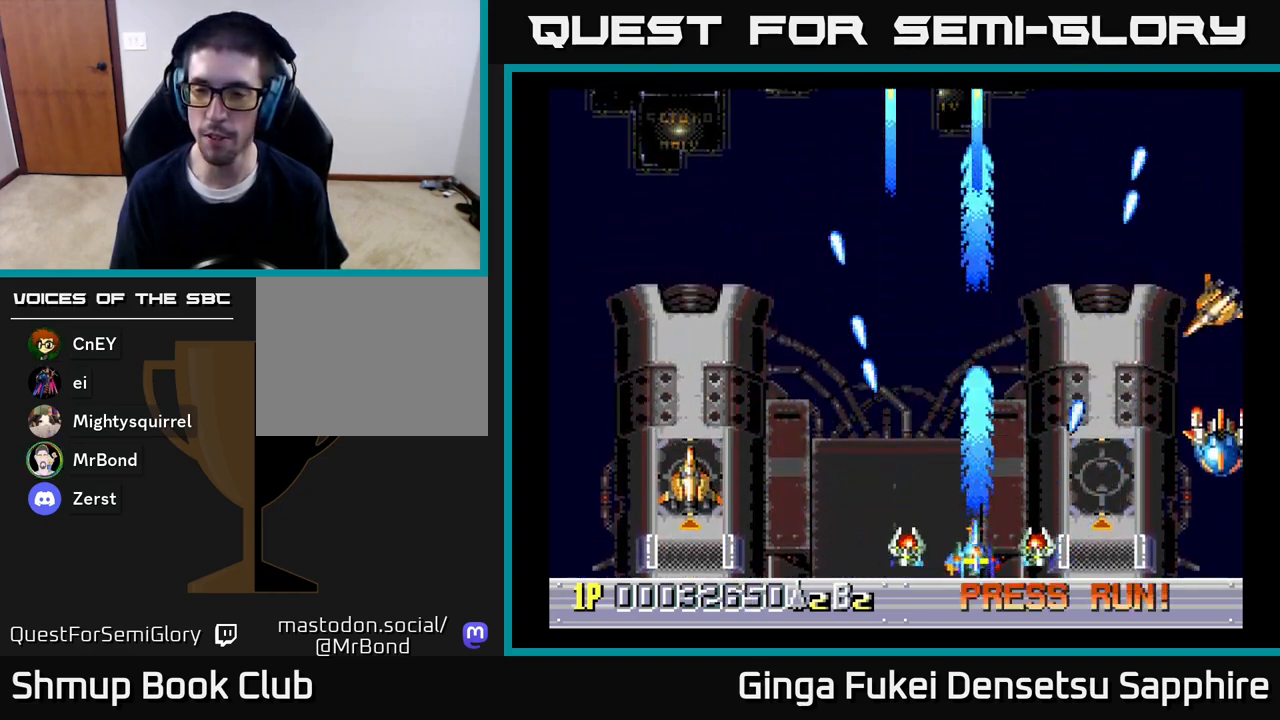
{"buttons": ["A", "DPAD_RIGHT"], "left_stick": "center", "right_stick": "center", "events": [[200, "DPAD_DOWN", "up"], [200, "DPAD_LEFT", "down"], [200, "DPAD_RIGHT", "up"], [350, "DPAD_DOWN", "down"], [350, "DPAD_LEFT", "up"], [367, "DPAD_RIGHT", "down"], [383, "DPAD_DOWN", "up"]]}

--

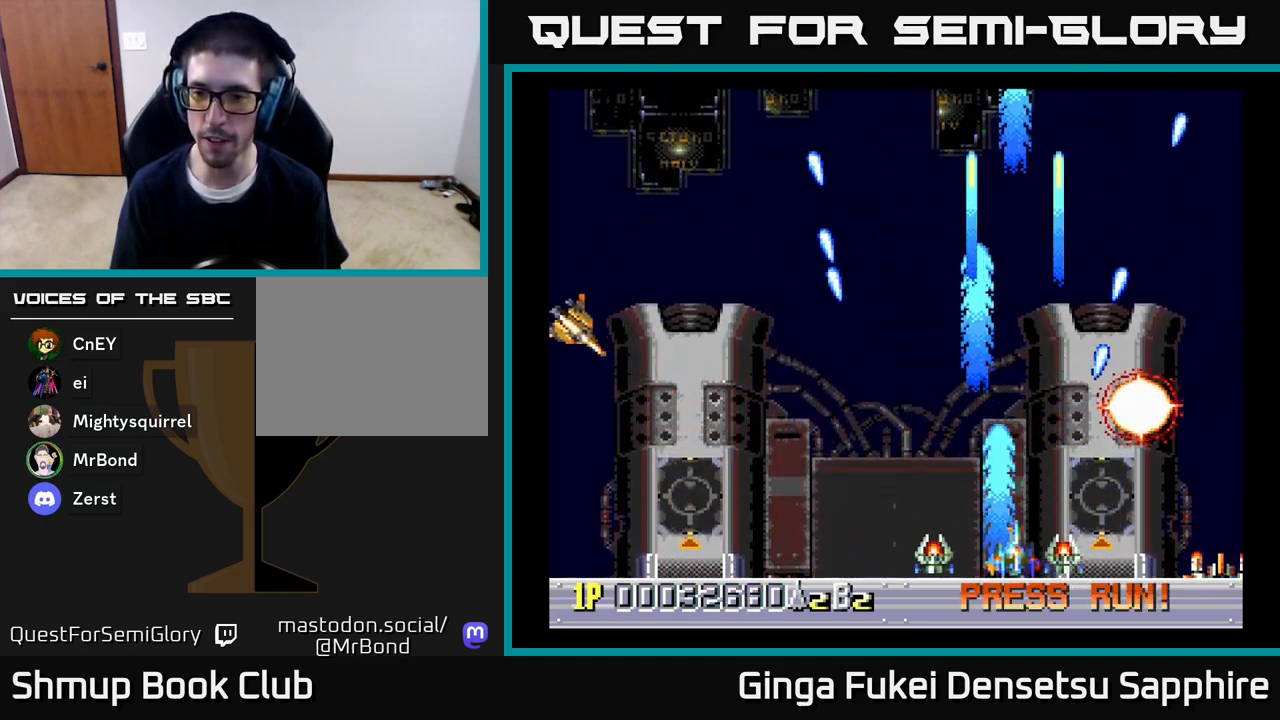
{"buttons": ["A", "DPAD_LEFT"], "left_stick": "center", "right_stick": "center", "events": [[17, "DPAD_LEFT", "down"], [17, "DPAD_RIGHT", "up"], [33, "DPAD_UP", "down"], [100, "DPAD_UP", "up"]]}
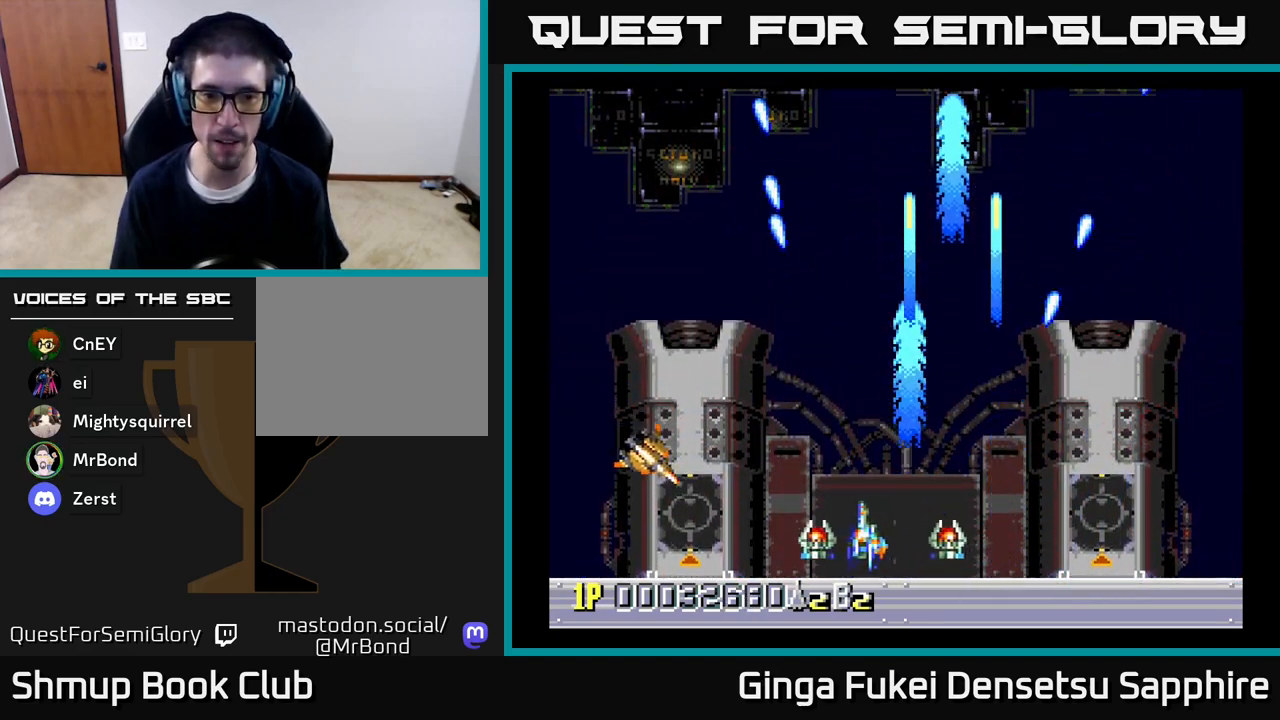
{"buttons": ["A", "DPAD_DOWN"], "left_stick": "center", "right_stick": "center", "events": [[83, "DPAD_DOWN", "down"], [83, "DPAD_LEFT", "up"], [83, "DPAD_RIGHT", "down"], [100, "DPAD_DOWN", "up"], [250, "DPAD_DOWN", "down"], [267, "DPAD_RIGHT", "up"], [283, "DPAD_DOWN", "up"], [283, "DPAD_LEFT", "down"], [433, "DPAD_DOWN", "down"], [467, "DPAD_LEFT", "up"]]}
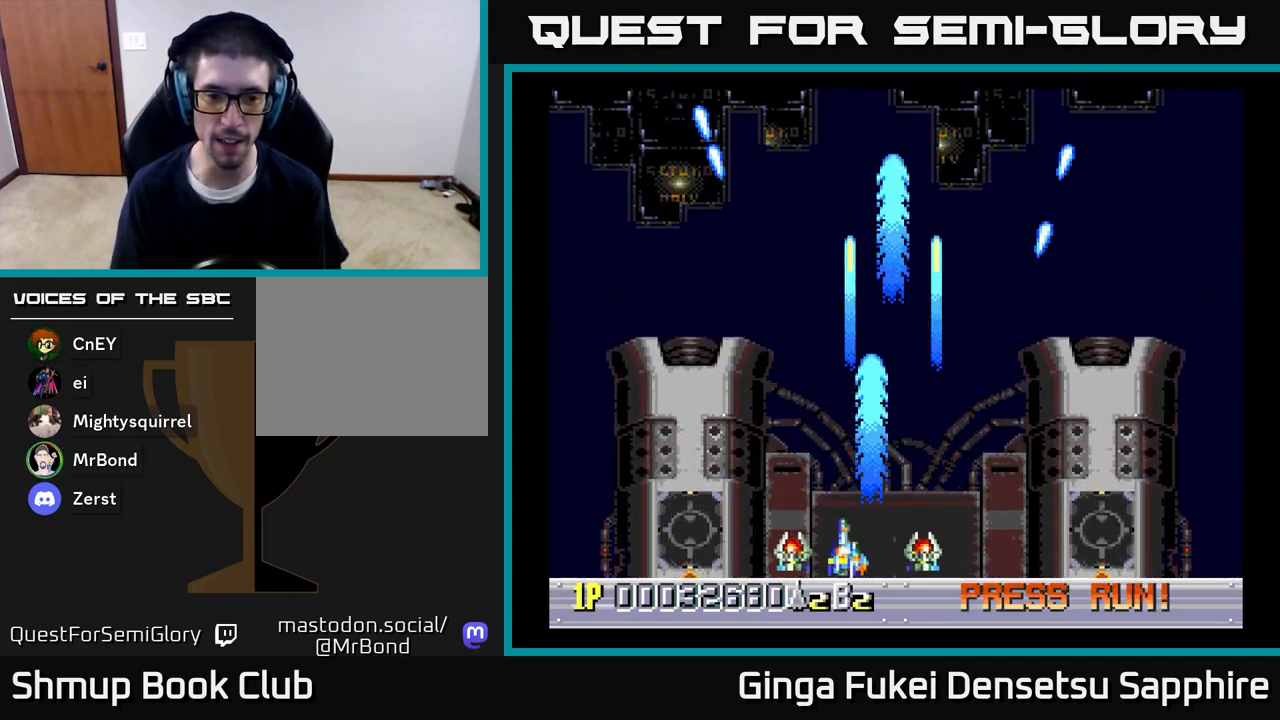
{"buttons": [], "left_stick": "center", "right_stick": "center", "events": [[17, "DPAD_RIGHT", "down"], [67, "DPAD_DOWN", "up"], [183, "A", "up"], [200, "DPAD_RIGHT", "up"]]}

==

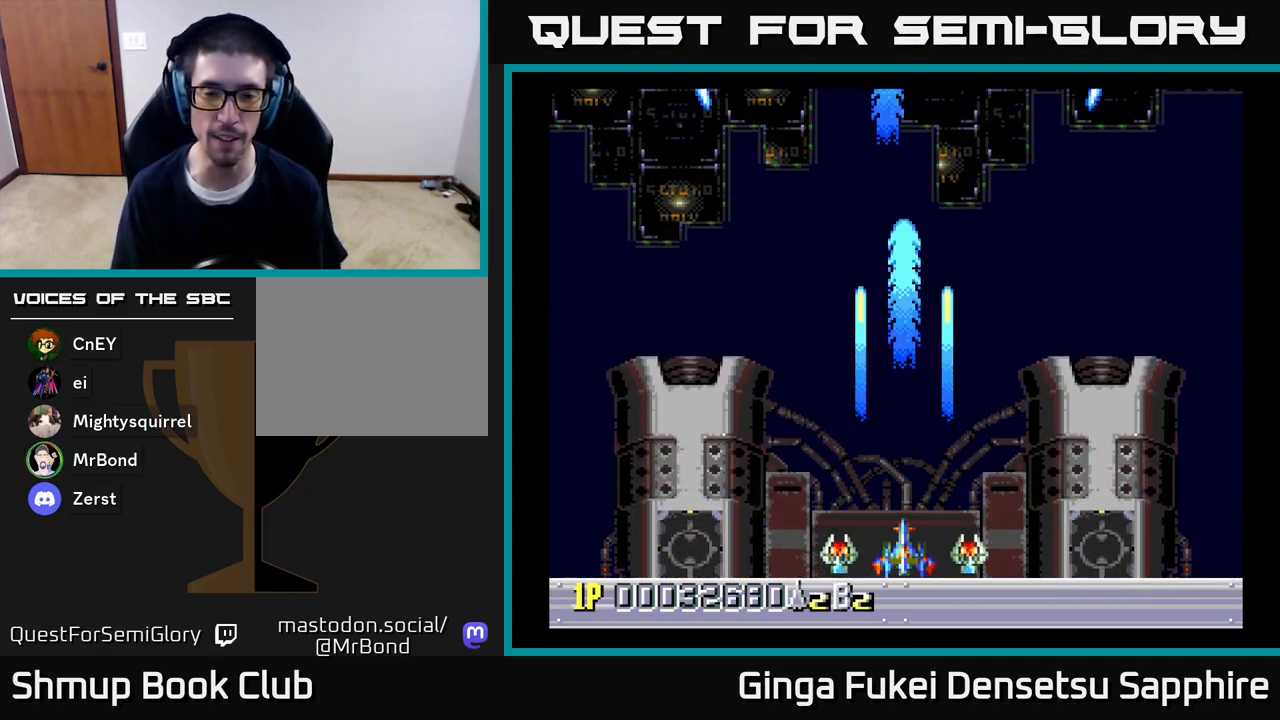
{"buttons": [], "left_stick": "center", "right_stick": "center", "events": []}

• _EXERCISE OBJECTIVE_
Pick out, from the lines above, every one that contains the string "down".

• _WRITTEN RESPONSE_
{"buttons": ["A", "DPAD_RIGHT"], "left_stick": "center", "right_stick": "center", "events": [[200, "DPAD_DOWN", "up"], [200, "DPAD_LEFT", "down"], [200, "DPAD_RIGHT", "up"], [350, "DPAD_DOWN", "down"], [350, "DPAD_LEFT", "up"], [367, "DPAD_RIGHT", "down"], [383, "DPAD_DOWN", "up"]]}
{"buttons": ["A", "DPAD_LEFT"], "left_stick": "center", "right_stick": "center", "events": [[17, "DPAD_LEFT", "down"], [17, "DPAD_RIGHT", "up"], [33, "DPAD_UP", "down"], [100, "DPAD_UP", "up"]]}
{"buttons": ["A", "DPAD_DOWN"], "left_stick": "center", "right_stick": "center", "events": [[83, "DPAD_DOWN", "down"], [83, "DPAD_LEFT", "up"], [83, "DPAD_RIGHT", "down"], [100, "DPAD_DOWN", "up"], [250, "DPAD_DOWN", "down"], [267, "DPAD_RIGHT", "up"], [283, "DPAD_DOWN", "up"], [283, "DPAD_LEFT", "down"], [433, "DPAD_DOWN", "down"], [467, "DPAD_LEFT", "up"]]}
{"buttons": [], "left_stick": "center", "right_stick": "center", "events": [[17, "DPAD_RIGHT", "down"], [67, "DPAD_DOWN", "up"], [183, "A", "up"], [200, "DPAD_RIGHT", "up"]]}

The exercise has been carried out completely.